Parallel Performance of SuperLU

        SuperLU is a general purpose library, in public domain, for a solution of sparse nonsymmetrical (or asymmetrical) systems of linear equations. That is a popular library, installed on computers worldwide.

        SuperLU and LAIPE sparse solvers belong to the same family, direct solvers, which decompose matrix of system equations into [L][U], and then performs forward and backward substitutions for the solution. But, they have different performances.

        Previous posts have shown highly efficient performances of LAIPE sparse solvers. For example, the article "Grandpa on Multicores (2)" shows grandpa LAIPE can speed up to 7.85x on 8 cores. As mentioned before, if we only see LAIPE performance, we might think parallel computing is easy.

        The following cites the article "Evaluation of SuperLU on multicore architectures" to show performances of SuperLU. The pdf version of that article can be read here.

        SuperLU has three related subroutine libraries: sequential SuperLU for uniprocessors, the multithreaded version (SuperLU_MT), and the MPI version (SuperLU_DIST). Because LAIPE is implemented in a memory-sharing environment, the following cites performances of the version SuperLU_MT from that evaluation article.

        The "Evaluation of SuperLU" tested SuperLU_MT with four examples, which are identified by the matrix, g7jac200, stomach, torsol and twotone. The following cites the timing results from Table 3:

matrix: g7jac200
number of cores factorization time (sec) speedup efficiency (%)
1 32.78 1.00 100.00
2 17.91 1.83 91.51
4 12.41 2.64 66.04
8 10.60 3.09 38.66


matrix: stomach
number of cores factorization time (sec) speedup efficiency (%)
1 64.38 1.00 100.00
2 37.15 1.73 86.65
4 20.39 3.16 78.94
8 17.24 3.73 46.68


matrix: torsol
number of cores factorization time (sec) speedup efficiency (%)
1 9.43 1.00 100.00
2 4.92 1.92 95.83
4 2.87 3.29 82.14
8 2.20 4.29 53.58


matrix: twotone
number of cores factorization time (sec) speedup efficiency (%)
1 6.80 1.00 100.00
2 4.05 1.68 83.95
4 2.32 2.93 73.28
8 1.83 3.72 46.45


        On 8 cores, SuperLU_MT has a speedup around 3~4x. The best performance is the example, torsol, which yielded a speedup 4.29x on 8 cores, equivalent to a 53% of efficiency. On 8 cores, SuperLU_MT only reaches about 50% of efficiency. How about the other 50% system resources? The other 50% of system resources were wasted. If we look SuperLU_MT performance, we may think parallel computing is not easy.

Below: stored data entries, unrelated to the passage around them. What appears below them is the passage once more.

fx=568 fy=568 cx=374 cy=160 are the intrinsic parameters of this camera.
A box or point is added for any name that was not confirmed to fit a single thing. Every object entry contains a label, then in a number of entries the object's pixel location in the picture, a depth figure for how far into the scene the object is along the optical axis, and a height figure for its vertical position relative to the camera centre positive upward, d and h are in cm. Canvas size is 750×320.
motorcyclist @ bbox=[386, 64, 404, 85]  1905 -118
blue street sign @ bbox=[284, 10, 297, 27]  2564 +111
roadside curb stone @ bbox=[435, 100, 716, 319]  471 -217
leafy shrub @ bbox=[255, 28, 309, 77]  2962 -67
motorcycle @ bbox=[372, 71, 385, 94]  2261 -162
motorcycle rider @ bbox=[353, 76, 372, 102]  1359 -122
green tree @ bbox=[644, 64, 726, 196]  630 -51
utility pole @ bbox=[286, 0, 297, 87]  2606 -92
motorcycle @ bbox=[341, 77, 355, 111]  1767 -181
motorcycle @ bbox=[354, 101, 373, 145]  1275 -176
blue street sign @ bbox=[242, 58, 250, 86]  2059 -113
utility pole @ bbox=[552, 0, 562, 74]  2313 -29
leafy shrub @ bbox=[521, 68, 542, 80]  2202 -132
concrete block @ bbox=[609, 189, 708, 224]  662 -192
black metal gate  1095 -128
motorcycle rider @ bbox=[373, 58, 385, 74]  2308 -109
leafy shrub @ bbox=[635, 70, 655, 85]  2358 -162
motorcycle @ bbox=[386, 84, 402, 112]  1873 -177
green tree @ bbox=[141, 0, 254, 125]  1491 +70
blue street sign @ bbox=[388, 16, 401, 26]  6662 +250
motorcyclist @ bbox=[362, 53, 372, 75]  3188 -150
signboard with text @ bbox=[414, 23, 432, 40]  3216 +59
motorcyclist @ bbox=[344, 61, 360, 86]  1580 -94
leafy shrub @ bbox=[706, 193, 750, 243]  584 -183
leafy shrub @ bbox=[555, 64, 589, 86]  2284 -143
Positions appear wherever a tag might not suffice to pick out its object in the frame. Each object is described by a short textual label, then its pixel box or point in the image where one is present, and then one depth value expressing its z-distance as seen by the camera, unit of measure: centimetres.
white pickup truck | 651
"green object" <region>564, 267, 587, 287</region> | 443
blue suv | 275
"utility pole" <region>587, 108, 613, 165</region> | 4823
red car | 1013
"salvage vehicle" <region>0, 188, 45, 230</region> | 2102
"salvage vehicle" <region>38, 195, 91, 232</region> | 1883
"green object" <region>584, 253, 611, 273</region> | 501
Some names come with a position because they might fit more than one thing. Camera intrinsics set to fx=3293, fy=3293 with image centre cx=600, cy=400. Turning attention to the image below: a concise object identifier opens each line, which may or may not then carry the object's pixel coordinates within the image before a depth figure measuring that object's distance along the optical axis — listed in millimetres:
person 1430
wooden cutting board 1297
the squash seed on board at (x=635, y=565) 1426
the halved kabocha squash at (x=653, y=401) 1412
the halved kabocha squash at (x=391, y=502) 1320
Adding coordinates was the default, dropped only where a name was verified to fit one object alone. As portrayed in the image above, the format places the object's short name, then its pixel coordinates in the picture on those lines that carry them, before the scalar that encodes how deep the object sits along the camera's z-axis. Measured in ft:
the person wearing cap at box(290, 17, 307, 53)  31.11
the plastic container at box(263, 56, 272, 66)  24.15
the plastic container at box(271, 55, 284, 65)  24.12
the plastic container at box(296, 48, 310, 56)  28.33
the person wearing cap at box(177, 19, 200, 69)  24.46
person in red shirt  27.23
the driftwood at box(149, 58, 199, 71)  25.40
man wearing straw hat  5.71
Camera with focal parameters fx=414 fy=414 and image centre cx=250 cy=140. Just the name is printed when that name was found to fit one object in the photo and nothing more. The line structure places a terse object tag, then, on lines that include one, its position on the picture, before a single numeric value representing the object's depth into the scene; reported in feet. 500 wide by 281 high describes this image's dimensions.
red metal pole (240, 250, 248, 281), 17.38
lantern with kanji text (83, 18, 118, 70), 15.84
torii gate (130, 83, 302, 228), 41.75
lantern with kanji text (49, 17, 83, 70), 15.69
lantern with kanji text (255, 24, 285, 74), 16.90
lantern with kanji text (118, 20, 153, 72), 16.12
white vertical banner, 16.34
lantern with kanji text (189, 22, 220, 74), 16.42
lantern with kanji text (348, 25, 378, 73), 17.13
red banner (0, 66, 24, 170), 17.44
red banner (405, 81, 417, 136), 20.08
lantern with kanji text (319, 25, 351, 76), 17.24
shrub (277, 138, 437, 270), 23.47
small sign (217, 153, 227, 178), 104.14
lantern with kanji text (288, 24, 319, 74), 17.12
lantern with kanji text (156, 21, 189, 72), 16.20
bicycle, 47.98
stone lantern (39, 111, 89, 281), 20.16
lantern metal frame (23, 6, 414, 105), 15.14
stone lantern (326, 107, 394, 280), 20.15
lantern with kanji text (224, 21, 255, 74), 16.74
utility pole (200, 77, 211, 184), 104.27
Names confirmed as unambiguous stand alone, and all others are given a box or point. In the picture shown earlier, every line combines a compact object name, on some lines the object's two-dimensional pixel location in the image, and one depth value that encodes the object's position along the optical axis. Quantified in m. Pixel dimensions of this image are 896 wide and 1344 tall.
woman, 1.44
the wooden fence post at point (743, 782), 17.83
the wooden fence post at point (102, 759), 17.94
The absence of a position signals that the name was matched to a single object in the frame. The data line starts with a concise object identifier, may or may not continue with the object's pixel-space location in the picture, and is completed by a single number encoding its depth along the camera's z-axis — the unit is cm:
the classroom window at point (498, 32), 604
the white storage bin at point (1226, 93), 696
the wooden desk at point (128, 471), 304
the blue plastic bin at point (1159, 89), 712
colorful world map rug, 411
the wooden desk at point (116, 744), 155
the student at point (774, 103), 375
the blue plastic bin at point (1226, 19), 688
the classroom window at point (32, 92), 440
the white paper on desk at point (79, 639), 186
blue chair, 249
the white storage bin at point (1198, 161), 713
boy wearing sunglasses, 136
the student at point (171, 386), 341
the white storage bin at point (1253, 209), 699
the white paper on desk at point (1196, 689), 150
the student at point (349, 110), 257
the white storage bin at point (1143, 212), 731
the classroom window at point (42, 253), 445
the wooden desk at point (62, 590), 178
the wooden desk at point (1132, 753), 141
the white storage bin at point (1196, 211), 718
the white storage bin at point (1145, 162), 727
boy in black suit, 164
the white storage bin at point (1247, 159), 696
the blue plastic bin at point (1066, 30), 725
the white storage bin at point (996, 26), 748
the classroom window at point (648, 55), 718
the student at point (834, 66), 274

        Certainly, if we look at performances of LAIPE, which may speed up to 7.8x on 8 cores, equivalent to 98% of efficiency, we may say parallel computing is easy. SuperLU and LAIPE sparse solvers belong to the same family --- direct solvers. On 8 cores, SuperLU_MT shows about 54% of efficiency; while LAIPE can yield a 98% of efficiency. Whether parallel computing is easy depends on who did it.